Publications

Preprints & Workshop Papers

ContextLeak: Auditing Leakage in Private In-Context Learning Methods
Jacob Choi*, Shuying Cao*, Xingjian Dong*, Amin Banayeeanzade, Wang Bill Zhu, Robin Jia, and Sai Praneeth Karimireddy
*Equal contribution
arXiv preprint arXiv:2512.16059; ACL 2025 L2M2 Workshop
arXiv

ContextLeak is an empirical auditing framework for measuring information leakage in private in-context learning methods. The project studies whether sensitive information contained in in-context examples can still be exposed through model outputs, even when privacy-preserving mechanisms or heuristic defenses are applied.

Our approach uses canary insertion and targeted adversarial queries to probe worst-case leakage behavior.

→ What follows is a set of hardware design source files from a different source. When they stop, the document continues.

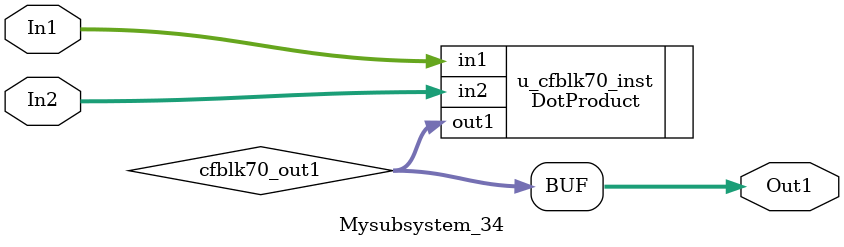
<source format=v>



`timescale 1 ns / 1 ns

module Mysubsystem_34
          (In1,
           In2,
           Out1);


  input   [7:0] In1;  // uint8
  input   [7:0] In2;  // uint8
  output  [15:0] Out1;  // uint16


  wire [15:0] cfblk70_out1;  // uint16


  DotProduct u_cfblk70_inst (.in1(In1),  // uint8
                             .in2(In2),  // uint8
                             .out1(cfblk70_out1)  // uint16
                             );

  assign Out1 = cfblk70_out1;

endmodule  // Mysubsystem_34


</source>
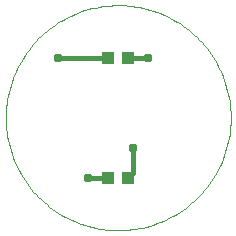
<source format=gtl>
G75*
%MOIN*%
%OFA0B0*%
%FSLAX24Y24*%
%IPPOS*%
%LPD*%
%AMOC8*
5,1,8,0,0,1.08239X$1,22.5*
%
%ADD10C,0.0010*%
%ADD11R,0.0433X0.0394*%
%ADD12C,0.0310*%
%ADD13C,0.0160*%
D10*
X000125Y003875D02*
X000127Y003997D01*
X000133Y004119D01*
X000143Y004241D01*
X000157Y004362D01*
X000175Y004483D01*
X000196Y004603D01*
X000222Y004722D01*
X000251Y004841D01*
X000285Y004958D01*
X000322Y005074D01*
X000363Y005189D01*
X000408Y005303D01*
X000456Y005415D01*
X000508Y005526D01*
X000563Y005634D01*
X000622Y005741D01*
X000685Y005846D01*
X000751Y005949D01*
X000820Y006049D01*
X000892Y006148D01*
X000968Y006244D01*
X001046Y006337D01*
X001128Y006428D01*
X001213Y006516D01*
X001300Y006601D01*
X001390Y006683D01*
X001483Y006763D01*
X001578Y006839D01*
X001676Y006912D01*
X001776Y006982D01*
X001878Y007049D01*
X001982Y007112D01*
X002089Y007172D01*
X002197Y007229D01*
X002307Y007281D01*
X002419Y007331D01*
X002532Y007376D01*
X002647Y007418D01*
X002763Y007456D01*
X002880Y007491D01*
X002998Y007521D01*
X003117Y007548D01*
X003237Y007570D01*
X003358Y007589D01*
X003479Y007604D01*
X003601Y007615D01*
X003722Y007622D01*
X003844Y007625D01*
X003967Y007624D01*
X004089Y007619D01*
X004210Y007610D01*
X004332Y007597D01*
X004453Y007580D01*
X004573Y007559D01*
X004692Y007535D01*
X004811Y007506D01*
X004929Y007474D01*
X005045Y007438D01*
X005161Y007398D01*
X005275Y007354D01*
X005387Y007307D01*
X005498Y007256D01*
X005607Y007201D01*
X005715Y007143D01*
X005820Y007081D01*
X005923Y007016D01*
X006025Y006948D01*
X006123Y006876D01*
X006220Y006801D01*
X006314Y006724D01*
X006405Y006643D01*
X006494Y006559D01*
X006580Y006472D01*
X006663Y006383D01*
X006743Y006291D01*
X006820Y006196D01*
X006894Y006099D01*
X006965Y005999D01*
X007033Y005898D01*
X007097Y005794D01*
X007158Y005688D01*
X007215Y005580D01*
X007269Y005471D01*
X007319Y005359D01*
X007365Y005246D01*
X007408Y005132D01*
X007447Y005016D01*
X007482Y004900D01*
X007514Y004782D01*
X007541Y004663D01*
X007565Y004543D01*
X007585Y004422D01*
X007601Y004301D01*
X007613Y004180D01*
X007621Y004058D01*
X007625Y003936D01*
X007625Y003814D01*
X007621Y003692D01*
X007613Y003570D01*
X007601Y003449D01*
X007585Y003328D01*
X007565Y003207D01*
X007541Y003087D01*
X007514Y002968D01*
X007482Y002850D01*
X007447Y002734D01*
X007408Y002618D01*
X007365Y002504D01*
X007319Y002391D01*
X007269Y002279D01*
X007215Y002170D01*
X007158Y002062D01*
X007097Y001956D01*
X007033Y001852D01*
X006965Y001751D01*
X006894Y001651D01*
X006820Y001554D01*
X006743Y001459D01*
X006663Y001367D01*
X006580Y001278D01*
X006494Y001191D01*
X006405Y001107D01*
X006314Y001026D01*
X006220Y000949D01*
X006123Y000874D01*
X006025Y000802D01*
X005923Y000734D01*
X005820Y000669D01*
X005715Y000607D01*
X005607Y000549D01*
X005498Y000494D01*
X005387Y000443D01*
X005275Y000396D01*
X005161Y000352D01*
X005045Y000312D01*
X004929Y000276D01*
X004811Y000244D01*
X004692Y000215D01*
X004573Y000191D01*
X004453Y000170D01*
X004332Y000153D01*
X004210Y000140D01*
X004089Y000131D01*
X003967Y000126D01*
X003844Y000125D01*
X003722Y000128D01*
X003601Y000135D01*
X003479Y000146D01*
X003358Y000161D01*
X003237Y000180D01*
X003117Y000202D01*
X002998Y000229D01*
X002880Y000259D01*
X002763Y000294D01*
X002647Y000332D01*
X002532Y000374D01*
X002419Y000419D01*
X002307Y000469D01*
X002197Y000521D01*
X002089Y000578D01*
X001982Y000638D01*
X001878Y000701D01*
X001776Y000768D01*
X001676Y000838D01*
X001578Y000911D01*
X001483Y000987D01*
X001390Y001067D01*
X001300Y001149D01*
X001213Y001234D01*
X001128Y001322D01*
X001046Y001413D01*
X000968Y001506D01*
X000892Y001602D01*
X000820Y001701D01*
X000751Y001801D01*
X000685Y001904D01*
X000622Y002009D01*
X000563Y002116D01*
X000508Y002224D01*
X000456Y002335D01*
X000408Y002447D01*
X000363Y002561D01*
X000322Y002676D01*
X000285Y002792D01*
X000251Y002909D01*
X000222Y003028D01*
X000196Y003147D01*
X000175Y003267D01*
X000157Y003388D01*
X000143Y003509D01*
X000133Y003631D01*
X000127Y003753D01*
X000125Y003875D01*
D11*
X003540Y001875D03*
X004210Y001875D03*
X004210Y005875D03*
X003540Y005875D03*
D12*
X002875Y001875D03*
X004375Y002875D03*
X004875Y005875D03*
X001875Y005875D03*
D13*
X003540Y005875D01*
X004210Y005875D02*
X004875Y005875D01*
X004375Y002875D02*
X004375Y002040D01*
X004210Y001875D01*
X003540Y001875D02*
X002875Y001875D01*
M02*

</source>
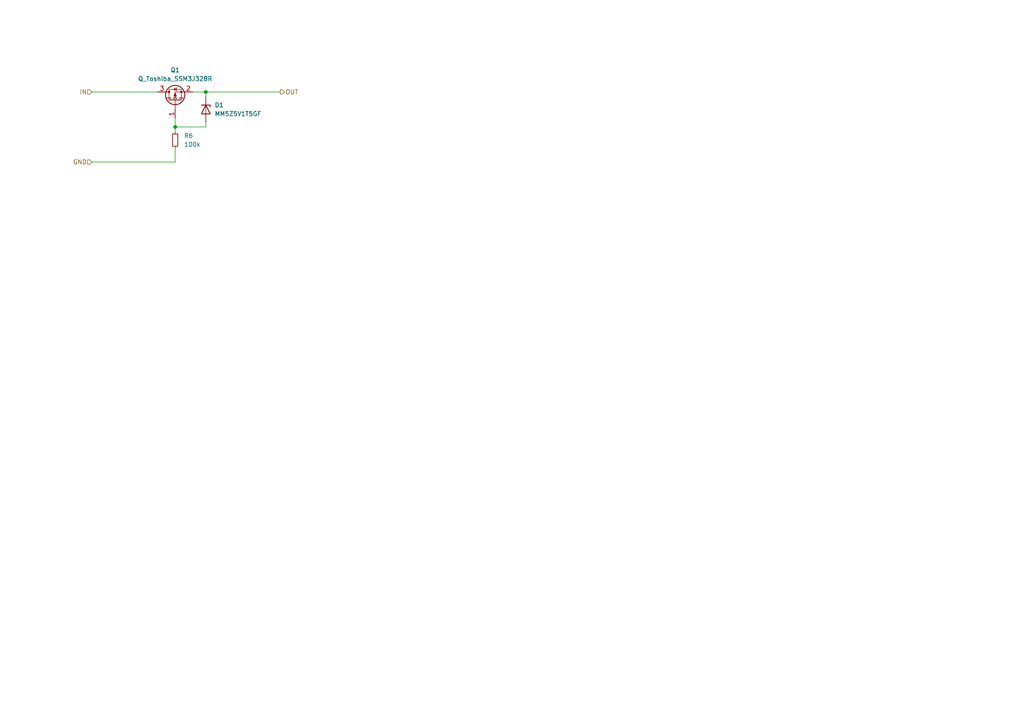
<source format=kicad_sch>
(kicad_sch
	(version 20231120)
	(generator "eeschema")
	(generator_version "8.0")
	(uuid "02cc2809-4ce2-447f-bbd4-a418c8e8b3f2")
	(paper "A4")
	
	(junction
		(at 59.69 26.67)
		(diameter 0)
		(color 0 0 0 0)
		(uuid "3d9e7166-27c1-4364-99bf-04e945e849ca")
	)
	(junction
		(at 50.8 36.83)
		(diameter 0)
		(color 0 0 0 0)
		(uuid "d67f544c-6f8c-479d-b4ea-a98808fd8cf4")
	)
	(wire
		(pts
			(xy 59.69 26.67) (xy 81.28 26.67)
		)
		(stroke
			(width 0)
			(type default)
		)
		(uuid "16ac600e-2ddb-4c17-a6fd-f0a104531567")
	)
	(wire
		(pts
			(xy 50.8 34.29) (xy 50.8 36.83)
		)
		(stroke
			(width 0)
			(type default)
		)
		(uuid "1a5db334-e4e0-4878-98e4-4e87a0fcace0")
	)
	(wire
		(pts
			(xy 26.67 26.67) (xy 45.72 26.67)
		)
		(stroke
			(width 0)
			(type default)
		)
		(uuid "4b64fa95-1a7d-4b01-9f9e-a2e9e64c038a")
	)
	(wire
		(pts
			(xy 26.67 46.99) (xy 50.8 46.99)
		)
		(stroke
			(width 0)
			(type default)
		)
		(uuid "8e0bf52c-3e3a-42fc-a194-5784496fafa1")
	)
	(wire
		(pts
			(xy 59.69 26.67) (xy 59.69 27.94)
		)
		(stroke
			(width 0)
			(type default)
		)
		(uuid "90484126-f33b-49c3-a8ff-5e6c14a323c8")
	)
	(wire
		(pts
			(xy 50.8 36.83) (xy 50.8 38.1)
		)
		(stroke
			(width 0)
			(type default)
		)
		(uuid "936948b8-95b0-4aa1-9cc0-42aea40e07b9")
	)
	(wire
		(pts
			(xy 50.8 43.18) (xy 50.8 46.99)
		)
		(stroke
			(width 0)
			(type default)
		)
		(uuid "b7b1e851-9da5-4326-830f-7de99587d363")
	)
	(wire
		(pts
			(xy 50.8 36.83) (xy 59.69 36.83)
		)
		(stroke
			(width 0)
			(type default)
		)
		(uuid "e44f3e34-dd0c-4ef9-97a4-9e92b956dc9b")
	)
	(wire
		(pts
			(xy 59.69 36.83) (xy 59.69 35.56)
		)
		(stroke
			(width 0)
			(type default)
		)
		(uuid "f7629037-aac9-4c1d-a782-8b15e8ac4f3b")
	)
	(wire
		(pts
			(xy 55.88 26.67) (xy 59.69 26.67)
		)
		(stroke
			(width 0)
			(type default)
		)
		(uuid "fb7d1817-e962-4aad-9121-aa772f5da03b")
	)
	(hierarchical_label "OUT"
		(shape output)
		(at 81.28 26.67 0)
		(effects
			(font
				(size 1.27 1.27)
			)
			(justify left)
		)
		(uuid "341a36e8-1777-4bb7-983b-5d5b42d6f3a1")
	)
	(hierarchical_label "IN"
		(shape input)
		(at 26.67 26.67 180)
		(effects
			(font
				(size 1.27 1.27)
			)
			(justify right)
		)
		(uuid "689cfd2f-6ff8-4ccb-946c-65bbb0e0fcdf")
	)
	(hierarchical_label "GND"
		(shape input)
		(at 26.67 46.99 180)
		(effects
			(font
				(size 1.27 1.27)
			)
			(justify right)
		)
		(uuid "db5f2305-0233-4a11-8c47-5c94915e7826")
	)
	(symbol
		(lib_id "Toshiba_SSM3J328R:Q_Toshiba_SSM3J328R")
		(at 50.8 29.21 90)
		(unit 1)
		(exclude_from_sim no)
		(in_bom yes)
		(on_board yes)
		(dnp no)
		(fields_autoplaced yes)
		(uuid "1b6676f5-59f8-457c-9f56-9da48d26a76a")
		(property "Reference" "Q1"
			(at 50.8 20.32 90)
			(effects
				(font
					(size 1.27 1.27)
				)
			)
		)
		(property "Value" "Q_Toshiba_SSM3J328R"
			(at 50.8 22.86 90)
			(effects
				(font
					(size 1.27 1.27)
				)
			)
		)
		(property "Footprint" "SOT:SOT-23F"
			(at 54.102 36.576 0)
			(effects
				(font
					(size 1.27 1.27)
				)
				(hide yes)
			)
		)
		(property "Datasheet" "~"
			(at 67.056 48.006 0)
			(effects
				(font
					(size 1.27 1.27)
				)
				(hide yes)
			)
		)
		(property "Description" "P-MOSFET transistor, gate/source/drain"
			(at 64.77 28.702 0)
			(effects
				(font
					(size 1.27 1.27)
				)
				(hide yes)
			)
		)
		(pin "3"
			(uuid "5a06ba7a-c98b-4a51-b018-2ab975ccacc0")
		)
		(pin "2"
			(uuid "8f807991-1df6-4139-90f0-b3ffa6eb58bc")
		)
		(pin "1"
			(uuid "682fcdf1-0d73-4334-813b-dd6fb68c74d2")
		)
		(instances
			(project "project-hw-2-18650"
				(path "/95204d1f-789d-4da7-bef1-75eceb67dba1/998cc899-5668-4204-b0e7-385db79e613a"
					(reference "Q1")
					(unit 1)
				)
			)
		)
	)
	(symbol
		(lib_id "Device:R_Small")
		(at 50.8 40.64 0)
		(unit 1)
		(exclude_from_sim no)
		(in_bom yes)
		(on_board yes)
		(dnp no)
		(fields_autoplaced yes)
		(uuid "6c08dab8-a4cd-403e-851b-82628b94b634")
		(property "Reference" "R6"
			(at 53.34 39.3699 0)
			(effects
				(font
					(size 1.27 1.27)
				)
				(justify left)
			)
		)
		(property "Value" "100k"
			(at 53.34 41.9099 0)
			(effects
				(font
					(size 1.27 1.27)
				)
				(justify left)
			)
		)
		(property "Footprint" "Resistor_SMD:R_0603_1608Metric"
			(at 50.8 40.64 0)
			(effects
				(font
					(size 1.27 1.27)
				)
				(hide yes)
			)
		)
		(property "Datasheet" "~"
			(at 50.8 40.64 0)
			(effects
				(font
					(size 1.27 1.27)
				)
				(hide yes)
			)
		)
		(property "Description" "Resistor, small symbol"
			(at 50.8 40.64 0)
			(effects
				(font
					(size 1.27 1.27)
				)
				(hide yes)
			)
		)
		(pin "1"
			(uuid "e0ed7bd6-9bda-4db7-bad2-285a8380bd10")
		)
		(pin "2"
			(uuid "12d9b73b-aecc-447f-8ae2-58d5ec2a1c2a")
		)
		(instances
			(project "project-hw-2-18650"
				(path "/95204d1f-789d-4da7-bef1-75eceb67dba1/998cc899-5668-4204-b0e7-385db79e613a"
					(reference "R6")
					(unit 1)
				)
			)
		)
	)
	(symbol
		(lib_id "Device:D_Zener")
		(at 59.69 31.75 270)
		(unit 1)
		(exclude_from_sim no)
		(in_bom yes)
		(on_board yes)
		(dnp no)
		(fields_autoplaced yes)
		(uuid "6fb002a5-13e0-4784-b58d-5f62372f039e")
		(property "Reference" "D1"
			(at 62.23 30.4799 90)
			(effects
				(font
					(size 1.27 1.27)
				)
				(justify left)
			)
		)
		(property "Value" "MM5Z5V1T5GF"
			(at 62.23 33.0199 90)
			(effects
				(font
					(size 1.27 1.27)
				)
				(justify left)
			)
		)
		(property "Footprint" "SOT:D_SOD-523"
			(at 59.69 31.75 0)
			(effects
				(font
					(size 1.27 1.27)
				)
				(hide yes)
			)
		)
		(property "Datasheet" "~"
			(at 59.69 31.75 0)
			(effects
				(font
					(size 1.27 1.27)
				)
				(hide yes)
			)
		)
		(property "Description" "Zener diode"
			(at 59.69 31.75 0)
			(effects
				(font
					(size 1.27 1.27)
				)
				(hide yes)
			)
		)
		(pin "2"
			(uuid "d4ad5203-251a-4509-bda2-1ba13472b7c9")
		)
		(pin "1"
			(uuid "c848ce55-4fbb-4b78-929f-fb0bc85c4535")
		)
		(instances
			(project "project-hw-2-18650"
				(path "/95204d1f-789d-4da7-bef1-75eceb67dba1/998cc899-5668-4204-b0e7-385db79e613a"
					(reference "D1")
					(unit 1)
				)
			)
		)
	)
)

</source>
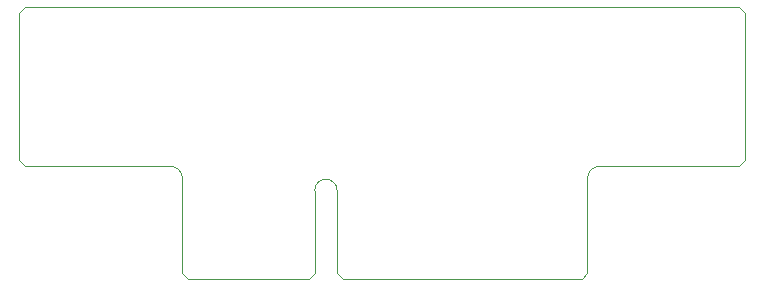
<source format=gm1>
%TF.GenerationSoftware,KiCad,Pcbnew,(6.0.1)*%
%TF.CreationDate,2022-02-11T10:22:36+08:00*%
%TF.ProjectId,Wyse-5070-PCIe-Riser,57797365-2d35-4303-9730-2d504349652d,rev?*%
%TF.SameCoordinates,Original*%
%TF.FileFunction,Profile,NP*%
%FSLAX46Y46*%
G04 Gerber Fmt 4.6, Leading zero omitted, Abs format (unit mm)*
G04 Created by KiCad (PCBNEW (6.0.1)) date 2022-02-11 10:22:36*
%MOMM*%
%LPD*%
G01*
G04 APERTURE LIST*
%TA.AperFunction,Profile*%
%ADD10C,0.100000*%
%TD*%
G04 APERTURE END LIST*
D10*
X137850000Y-141500000D02*
G75*
G03*
X136850000Y-140500000I-999999J1D01*
G01*
X172150000Y-141500000D02*
X172150000Y-141600000D01*
X124000000Y-127500000D02*
X124500000Y-127000000D01*
X173150000Y-140500000D02*
G75*
G03*
X172150000Y-141500000I-1J-999999D01*
G01*
X185500000Y-140000000D02*
X185000000Y-140500000D01*
X185000000Y-140500000D02*
X173150000Y-140500000D01*
X185500000Y-127500000D02*
X185000000Y-127000000D01*
X137850000Y-141600000D02*
X137850000Y-141500000D01*
X124000000Y-140000000D02*
X124500000Y-140500000D01*
X124500000Y-127000000D02*
X185000000Y-127000000D01*
X124000000Y-140000000D02*
X124000000Y-127500000D01*
X185500000Y-127500000D02*
X185500000Y-140000000D01*
X124500000Y-140500000D02*
X136850000Y-140500000D01*
%TO.C,J1*%
X151450000Y-150000000D02*
X171650000Y-150000000D01*
X149050000Y-149500000D02*
X148550000Y-150000000D01*
X138350000Y-150000000D02*
X148550000Y-150000000D01*
X150950000Y-149500000D02*
X151450000Y-150000000D01*
X172150000Y-149500000D02*
X171650000Y-150000000D01*
X149050000Y-142550000D02*
X149050000Y-149500000D01*
X137850000Y-141600000D02*
X137850000Y-149500000D01*
X172150000Y-141600000D02*
X172150000Y-149500000D01*
X137850000Y-149500000D02*
X138350000Y-150000000D01*
X150950000Y-142550000D02*
X150950000Y-149500000D01*
X150950000Y-142550000D02*
G75*
G03*
X149050000Y-142550000I-950000J0D01*
G01*
%TD*%
M02*

</source>
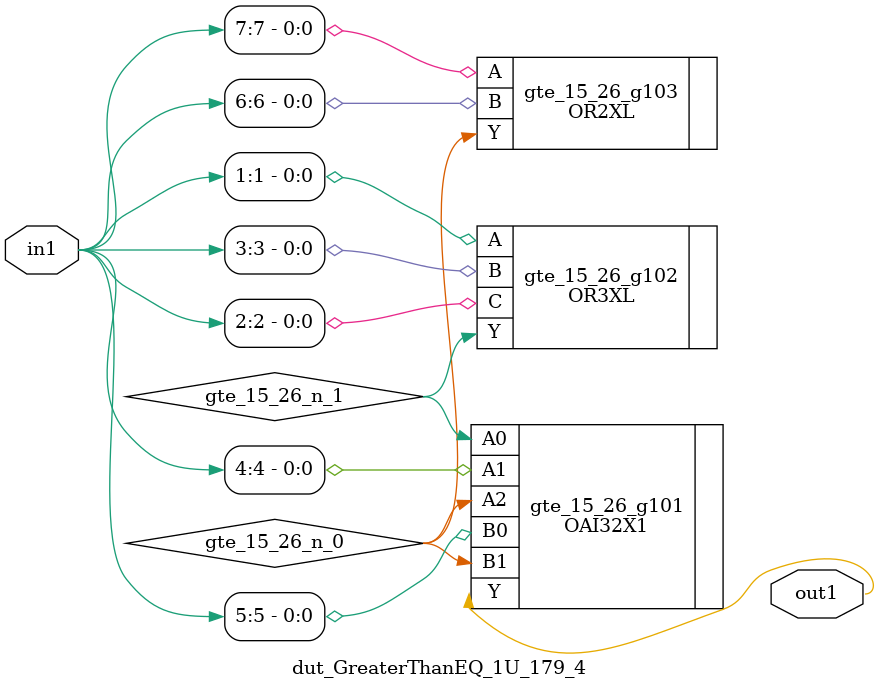
<source format=v>
`timescale 1ps / 1ps


module dut_GreaterThanEQ_1U_179_4(in1, out1);
  input [7:0] in1;
  output out1;
  wire [7:0] in1;
  wire out1;
  wire gte_15_26_n_0, gte_15_26_n_1;
  OAI32X1 gte_15_26_g101(.A0 (gte_15_26_n_1), .A1 (in1[4]), .A2
       (gte_15_26_n_0), .B0 (in1[5]), .B1 (gte_15_26_n_0), .Y (out1));
  OR3XL gte_15_26_g102(.A (in1[1]), .B (in1[3]), .C (in1[2]), .Y
       (gte_15_26_n_1));
  OR2XL gte_15_26_g103(.A (in1[7]), .B (in1[6]), .Y (gte_15_26_n_0));
endmodule



</source>
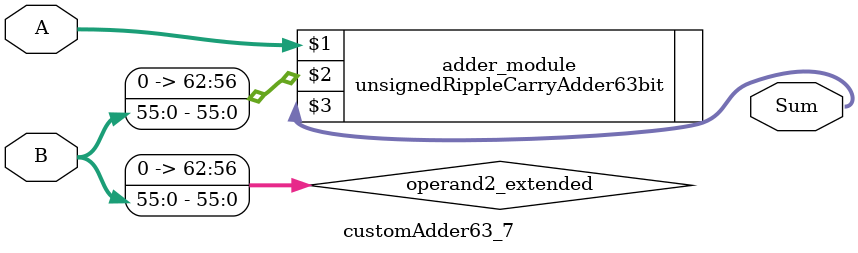
<source format=v>
module customAdder63_7(
                        input [62 : 0] A,
                        input [55 : 0] B,
                        
                        output [63 : 0] Sum
                );

        wire [62 : 0] operand2_extended;
        
        assign operand2_extended =  {7'b0, B};
        
        unsignedRippleCarryAdder63bit adder_module(
            A,
            operand2_extended,
            Sum
        );
        
        endmodule
        
</source>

By designing different types of canaries and query strategies, ContextLeak provides a systematic way to evaluate how much private information may be recoverable from model responses under different privacy mechanisms, model families, and task settings.

We evaluate ContextLeak across both classification and open-ended generation tasks, including private ICL mechanisms with theoretical guarantees and heuristic defenses. The results highlight the gap between theoretical privacy protection and empirical leakage behavior, and show the importance of auditing deployed LLM systems beyond relying only on formal guarantees.